Scholz has real political problems domestically over the issue, attempting to walk a narrow line between his coalition partners, the Free Democrats and the Greens, who are pro-refugee rights, and the far-right opposition Alternative for Germany (AfD), which is pushing for a harder line on asylum seekers. There have been some very divisive rallies in recent days. Recent polling suggests the German public is also increasingly intolerant of immigrants. There seems to be a growing, incomprehensible mood that says these people should just be sent back to the countries from which they have come.

An unfortunate aspect of the recent debate about asylum seekers has been the interest in some sort of offshore detention, establishing asylum centres in third countries. As attractive as it may seem to those on the right of politics, many on the left see this as a violation of refugee rights.

Obviously many are watching Britain’s attempt at this with its Rwanda solution. Prime Minister Rishi Sunak is having to deal with internal Tory Party division over his enabling legislation “to stop the boats” crossing the channel. The UK’s Supreme Court had earlier said the plan was unlawful. It has also been criticised as “a riddle without a solution”. The reality is Britain has never had an effective immigration policy.

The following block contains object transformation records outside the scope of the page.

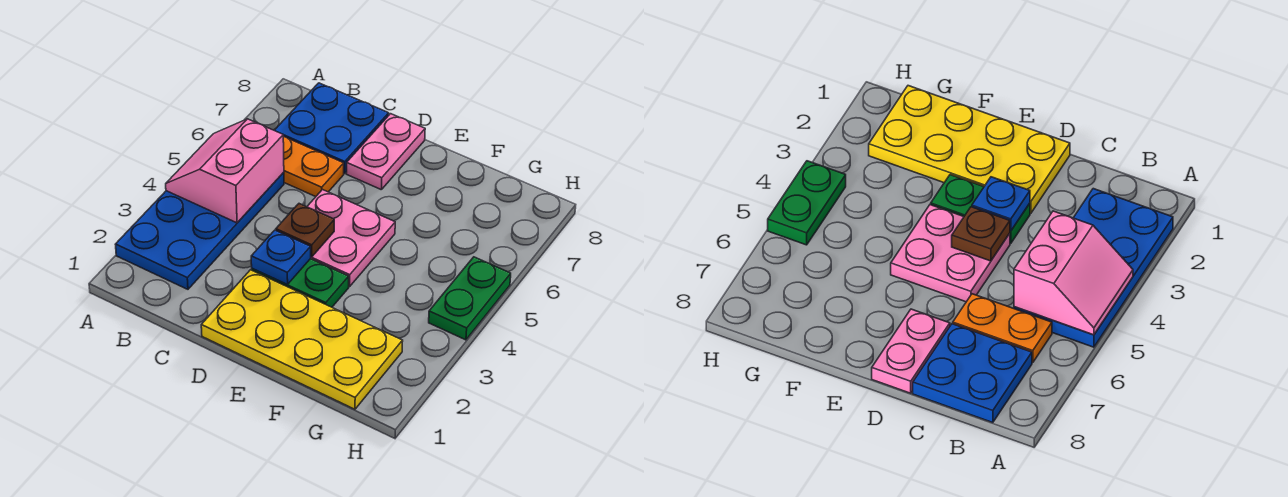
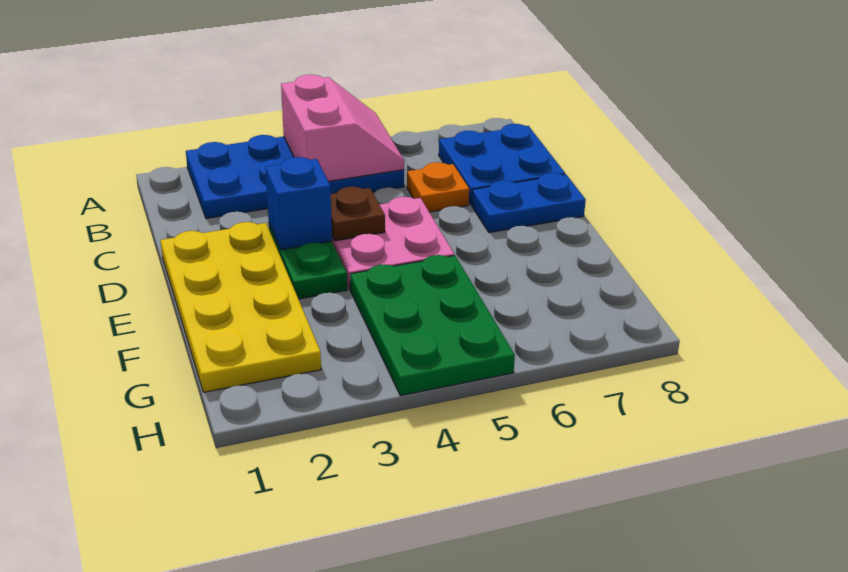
pink 2x2 slope [166,119,284,223] -> pink 2x2 slope turned to [281,75,404,181]
orange 1x2 plate [283,136,344,197] -> orange 1x1 plate [407,162,469,212]
blue 1x1 plate [251,230,311,284] -> blue 1x1 brick [265,157,332,250]
pink 1x2 plate [346,114,425,189] -> blue 1x2 plate [472,173,586,233]
green 1x2 plate [429,257,511,340] -> green 2x3 plate [350,255,515,396]

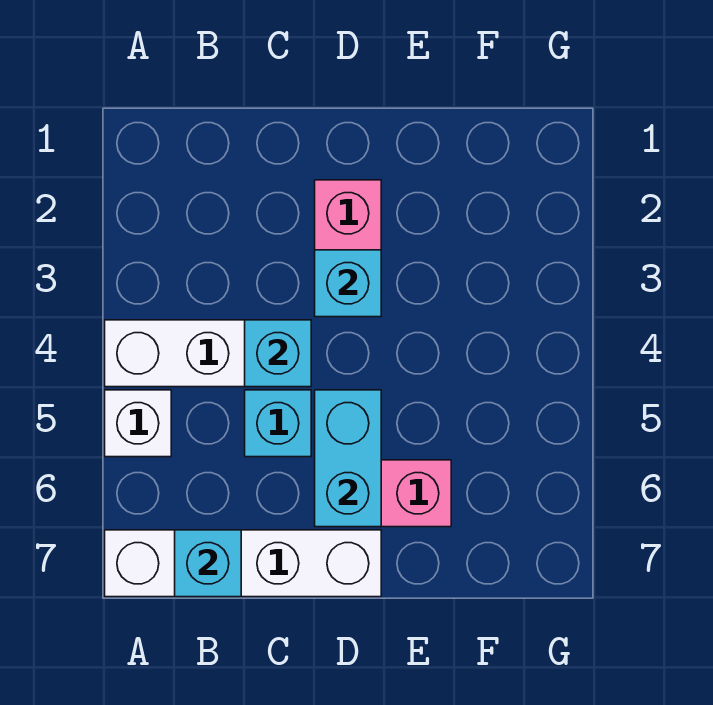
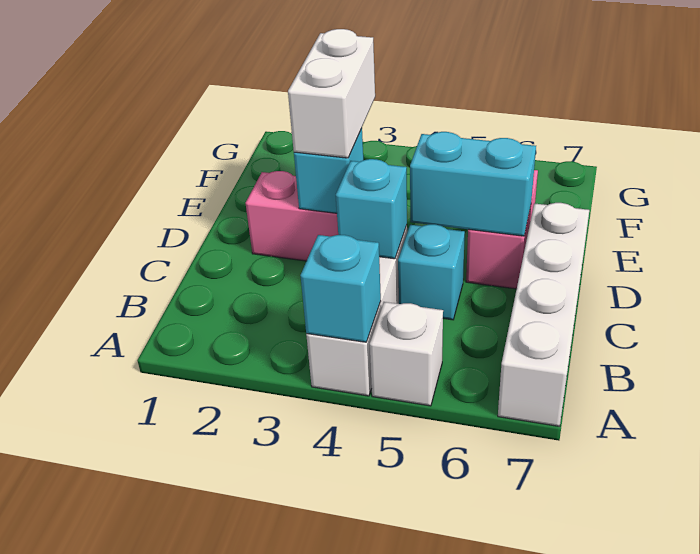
cyan 1x1 brick [175,530,241,597] -> cyan 1x1 brick moved to [300,235,381,342]
none -> white 1x2 brick [288,29,375,158]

Former British prime minister Theresa May summarised the attitude of the British public to illegal immigration in her recent bio, The Abuse of Power, writing: “The public generally objected to the fact that people could come to the UK illegally, yet carry on living here with jobs, homes, bank accounts. They could not understand how this was possible.” She went on to document the various measures attempted over the years, with an important qualification: “So through all of this we are on the one hand a group of people who made their lives here, contributed to our economy and society, brought up their families here, who were British and saw no reason why anyone should question that; and on the other hand, successive governments of all parties introducing increasingly tight rules and not realising in doing this that their actions could have a devastating impact on those who were here legally but did not have anything from the government to prove it.”

May’s book provides useful background to the adoption of the desperate Rwanda solution. Indeed, recently the UK has been attracted to the so-called Australian solution, with a points-based immigration assessment system and offshore detention. At first blush, the focus on Rwanda seems ridiculous, even though Rwanda has a history of hosting asylum seekers, yet the idea of “out of sight, out of mind” is politically appealing to some, as well as the disincentive of ending up in Rwanda.

Under the scheme, no asylum seeker can apply to return to Britain. They could ask to have their claims assessed and processed in Rwanda and if successful be granted refugee status and allowed to stay there. If not, they could apply to settle in Rwanda on other grounds or seek asylum in another “safe third country”.

Hear the echoes of John Howard and Tony Abbott? Britain reserves the right to, as Howard put it in 2001, “decide who comes to this country and the circumstances in which they come”.

While I am sure that many in the Coalition would arrogantly be proud that their asylum-seeker policy is now setting the pace in European and British discussions, I can’t help but feel some embarrassment for our nation about the fundamental inhumanity of the approach. This embarrassment is compounded by the fact governments here never “completed” their obligations: they failed to negotiate a resettlement agreement with source, transit and destination countries to give these mostly desperate refugees a realistic hope for their future. This cruel, incomplete system is now being tried on by the rest of the world.